# WRITTEN PROBLEM 1
In the excerpt on refrigeration system sizing, what nominal daily run time does DOE propose for freezers?

======== EXCERPT

In light of the comments received from American Panel on current industry sizing practices, and Manitowoc's comment that actual duty cycles differ from the AHRI test procedure conditions, DOE tentatively concludes that the duty cycle assumptions of AHRI 1250-2009 should not be used for the sizing purposes because they may not represent the average conditions for WICF refrigeration systems for all applications under all conditions. DOE recognizes that test conditions are often designed to effectively compare the performance of equipment with different features under the same conditions.

For the energy use analysis, DOE revisited the duty cycle issue and found that the current industry practice for sizing the refrigeration system is based on providing a 10 percent safety margin multiplier to the calculated aggregate refrigeration load over a 24-hour daily cycle and assuming a nominal run time of 16 hours for coolers and 18 hours for freezers for sizing the refrigeration system. DOE's key assumption in the preliminary analysis of equating the refrigeration capacity to the high-box load is not practiced in the industry and DOE has made no attempt to model the peak load. The nominal run time varies only in special situations—such as when freezers use hot gas defrost or when the temperature of the evaporator coil is higher than 32 °F. Consequently, DOE adopted the industry practice described above for calculating the energy use and load characterization.

In this NOPR, DOE proposes a nominal run time of 16 hours per day for coolers and 18 hours per day for freezers to calculate the capacity of a “perfectly” sized refrigeration system. A fixed oversize factor is then applied to this size to calculate the actual runtime. With the oversize factor applied, DOE assumes that the runtime of the refrigeration system is 13.3 hours per day for coolers and 15 hours per day for freezers at full design point capacity. The reference outside ambient temperatures for the design point capacity conform to the AHRI 1250-2009 conditions incorporated into the DOE test procedure and are 95 °F and 90 °F for refrigeration systems with outdoor and indoor condensers, respectively.

================
======== DATA EXTRACT

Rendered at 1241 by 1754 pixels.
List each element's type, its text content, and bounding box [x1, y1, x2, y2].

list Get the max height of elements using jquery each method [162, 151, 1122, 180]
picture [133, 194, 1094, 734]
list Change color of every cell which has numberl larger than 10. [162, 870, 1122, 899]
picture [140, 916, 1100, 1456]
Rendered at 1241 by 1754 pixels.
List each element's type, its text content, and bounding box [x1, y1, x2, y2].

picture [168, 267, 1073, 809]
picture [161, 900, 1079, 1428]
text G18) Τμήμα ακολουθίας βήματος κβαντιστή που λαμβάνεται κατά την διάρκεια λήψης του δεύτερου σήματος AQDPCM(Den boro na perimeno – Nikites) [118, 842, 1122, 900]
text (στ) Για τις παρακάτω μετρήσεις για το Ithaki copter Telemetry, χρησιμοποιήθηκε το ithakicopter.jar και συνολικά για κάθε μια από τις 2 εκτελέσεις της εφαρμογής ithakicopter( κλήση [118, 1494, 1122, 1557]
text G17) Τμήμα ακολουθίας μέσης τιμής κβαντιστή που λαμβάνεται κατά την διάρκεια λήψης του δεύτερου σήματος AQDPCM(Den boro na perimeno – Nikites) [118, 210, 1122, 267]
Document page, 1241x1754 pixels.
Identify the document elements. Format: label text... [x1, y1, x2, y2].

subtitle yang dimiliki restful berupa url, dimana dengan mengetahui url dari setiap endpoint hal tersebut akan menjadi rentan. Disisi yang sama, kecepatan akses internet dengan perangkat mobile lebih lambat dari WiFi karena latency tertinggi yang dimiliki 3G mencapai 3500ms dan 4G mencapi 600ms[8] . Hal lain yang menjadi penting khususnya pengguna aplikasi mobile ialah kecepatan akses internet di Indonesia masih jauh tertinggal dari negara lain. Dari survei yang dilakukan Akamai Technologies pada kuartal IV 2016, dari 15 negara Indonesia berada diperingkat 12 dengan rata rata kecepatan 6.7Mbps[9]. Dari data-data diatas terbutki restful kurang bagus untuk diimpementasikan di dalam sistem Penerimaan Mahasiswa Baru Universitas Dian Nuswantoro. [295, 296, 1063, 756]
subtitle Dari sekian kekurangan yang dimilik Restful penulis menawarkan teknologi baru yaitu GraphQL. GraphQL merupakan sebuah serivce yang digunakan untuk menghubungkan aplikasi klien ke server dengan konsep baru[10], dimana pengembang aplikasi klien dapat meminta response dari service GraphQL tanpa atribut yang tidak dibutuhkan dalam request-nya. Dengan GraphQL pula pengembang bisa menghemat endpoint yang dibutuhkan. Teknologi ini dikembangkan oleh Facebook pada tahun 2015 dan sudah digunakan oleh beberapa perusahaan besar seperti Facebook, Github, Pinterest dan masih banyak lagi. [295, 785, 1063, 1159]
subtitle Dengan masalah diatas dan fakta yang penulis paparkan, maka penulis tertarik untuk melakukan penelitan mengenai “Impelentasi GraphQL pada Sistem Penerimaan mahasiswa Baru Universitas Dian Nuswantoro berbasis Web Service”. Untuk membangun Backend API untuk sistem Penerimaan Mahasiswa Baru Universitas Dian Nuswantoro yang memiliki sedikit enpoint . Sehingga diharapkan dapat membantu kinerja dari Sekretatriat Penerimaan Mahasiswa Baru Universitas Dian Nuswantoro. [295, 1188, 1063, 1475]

================

# WRITTEN PROBLEM 2
In the listing, take the stretch from the line containing "picture [168, 267, 1073, 809]" through the line containing "text G18) Τμήμα" and swap "picture" for "figure" wherever it occurs. Leave everything else unchanged, and give back only those lines.

# FINAL ANSWER 1
DOE proposes a nominal run time of 18 hours per day for freezers.

# FINAL ANSWER 2
figure [168, 267, 1073, 809]
figure [161, 900, 1079, 1428]
text G18) Τμήμα ακολουθίας βήματος κβαντιστή που λαμβάνεται κατά την διάρκεια λήψης του δεύτερου σήματος AQDPCM(Den boro na perimeno – Nikites) [118, 842, 1122, 900]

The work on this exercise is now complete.